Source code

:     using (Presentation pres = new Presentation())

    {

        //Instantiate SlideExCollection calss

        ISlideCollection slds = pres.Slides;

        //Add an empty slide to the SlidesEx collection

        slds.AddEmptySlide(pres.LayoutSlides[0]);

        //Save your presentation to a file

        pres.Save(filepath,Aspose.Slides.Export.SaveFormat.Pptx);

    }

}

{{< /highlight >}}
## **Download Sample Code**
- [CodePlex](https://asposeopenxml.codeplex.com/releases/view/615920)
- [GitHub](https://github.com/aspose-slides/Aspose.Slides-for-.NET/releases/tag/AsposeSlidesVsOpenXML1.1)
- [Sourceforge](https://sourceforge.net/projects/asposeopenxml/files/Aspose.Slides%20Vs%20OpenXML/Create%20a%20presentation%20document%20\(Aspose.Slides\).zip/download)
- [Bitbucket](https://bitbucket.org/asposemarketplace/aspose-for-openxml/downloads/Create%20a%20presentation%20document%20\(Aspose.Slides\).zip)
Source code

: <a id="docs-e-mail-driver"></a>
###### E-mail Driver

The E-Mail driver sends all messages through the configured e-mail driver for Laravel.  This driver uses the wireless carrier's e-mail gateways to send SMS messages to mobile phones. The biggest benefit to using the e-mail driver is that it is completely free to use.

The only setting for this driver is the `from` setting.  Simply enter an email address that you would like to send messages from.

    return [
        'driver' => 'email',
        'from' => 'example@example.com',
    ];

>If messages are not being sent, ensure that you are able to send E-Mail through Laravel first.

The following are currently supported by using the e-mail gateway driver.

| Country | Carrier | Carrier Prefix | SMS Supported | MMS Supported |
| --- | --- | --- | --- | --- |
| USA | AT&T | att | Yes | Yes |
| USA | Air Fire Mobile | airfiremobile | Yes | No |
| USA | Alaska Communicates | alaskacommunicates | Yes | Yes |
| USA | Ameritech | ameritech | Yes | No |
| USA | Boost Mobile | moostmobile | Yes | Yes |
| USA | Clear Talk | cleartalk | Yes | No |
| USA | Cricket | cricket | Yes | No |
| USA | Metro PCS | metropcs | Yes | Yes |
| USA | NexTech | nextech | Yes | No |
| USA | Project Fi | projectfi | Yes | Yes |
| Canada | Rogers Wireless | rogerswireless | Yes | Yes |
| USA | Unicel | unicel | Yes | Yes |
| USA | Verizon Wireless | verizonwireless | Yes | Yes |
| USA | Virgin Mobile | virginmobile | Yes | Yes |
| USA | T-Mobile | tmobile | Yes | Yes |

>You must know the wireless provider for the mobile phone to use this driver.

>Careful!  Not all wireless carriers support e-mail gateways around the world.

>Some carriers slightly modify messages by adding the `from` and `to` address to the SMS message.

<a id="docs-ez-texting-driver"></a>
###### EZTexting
· · · · ·
▶ **ASSIGNMENT**
The records shown above must be returned in full, exactly as written.

▶ **REPLY**
Source code

:     using (Presentation pres = new Presentation())

    {

        //Instantiate SlideExCollection calss

        ISlideCollection slds = pres.Slides;

        //Add an empty slide to the SlidesEx collection

        slds.AddEmptySlide(pres.LayoutSlides[0]);

        //Save your presentation to a file

        pres.Save(filepath,Aspose.Slides.Export.SaveFormat.Pptx);

    }

}

{{< /highlight >}}
## **Download Sample Code**
- [CodePlex](https://asposeopenxml.codeplex.com/releases/view/615920)
- [GitHub](https://github.com/aspose-slides/Aspose.Slides-for-.NET/releases/tag/AsposeSlidesVsOpenXML1.1)
- [Sourceforge](https://sourceforge.net/projects/asposeopenxml/files/Aspose.Slides%20Vs%20OpenXML/Create%20a%20presentation%20document%20\(Aspose.Slides\).zip/download)
- [Bitbucket](https://bitbucket.org/asposemarketplace/aspose-for-openxml/downloads/Create%20a%20presentation%20document%20\(Aspose.Slides\).zip)
Source code

: <a id="docs-e-mail-driver"></a>
###### E-mail Driver

The E-Mail driver sends all messages through the configured e-mail driver for Laravel.  This driver uses the wireless carrier's e-mail gateways to send SMS messages to mobile phones. The biggest benefit to using the e-mail driver is that it is completely free to use.

The only setting for this driver is the `from` setting.  Simply enter an email address that you would like to send messages from.

    return [
        'driver' => 'email',
        'from' => 'example@example.com',
    ];

>If messages are not being sent, ensure that you are able to send E-Mail through Laravel first.

The following are currently supported by using the e-mail gateway driver.

| Country | Carrier | Carrier Prefix | SMS Supported | MMS Supported |
| --- | --- | --- | --- | --- |
| USA | AT&T | att | Yes | Yes |
| USA | Air Fire Mobile | airfiremobile | Yes | No |
| USA | Alaska Communicates | alaskacommunicates | Yes | Yes |
| USA | Ameritech | ameritech | Yes | No |
| USA | Boost Mobile | moostmobile | Yes | Yes |
| USA | Clear Talk | cleartalk | Yes | No |
| USA | Cricket | cricket | Yes | No |
| USA | Metro PCS | metropcs | Yes | Yes |
| USA | NexTech | nextech | Yes | No |
| USA | Project Fi | projectfi | Yes | Yes |
| Canada | Rogers Wireless | rogerswireless | Yes | Yes |
| USA | Unicel | unicel | Yes | Yes |
| USA | Verizon Wireless | verizonwireless | Yes | Yes |
| USA | Virgin Mobile | virginmobile | Yes | Yes |
| USA | T-Mobile | tmobile | Yes | Yes |

>You must know the wireless provider for the mobile phone to use this driver.

>Careful!  Not all wireless carriers support e-mail gateways around the world.

>Some carriers slightly modify messages by adding the `from` and `to` address to the SMS message.

<a id="docs-ez-texting-driver"></a>
###### EZTexting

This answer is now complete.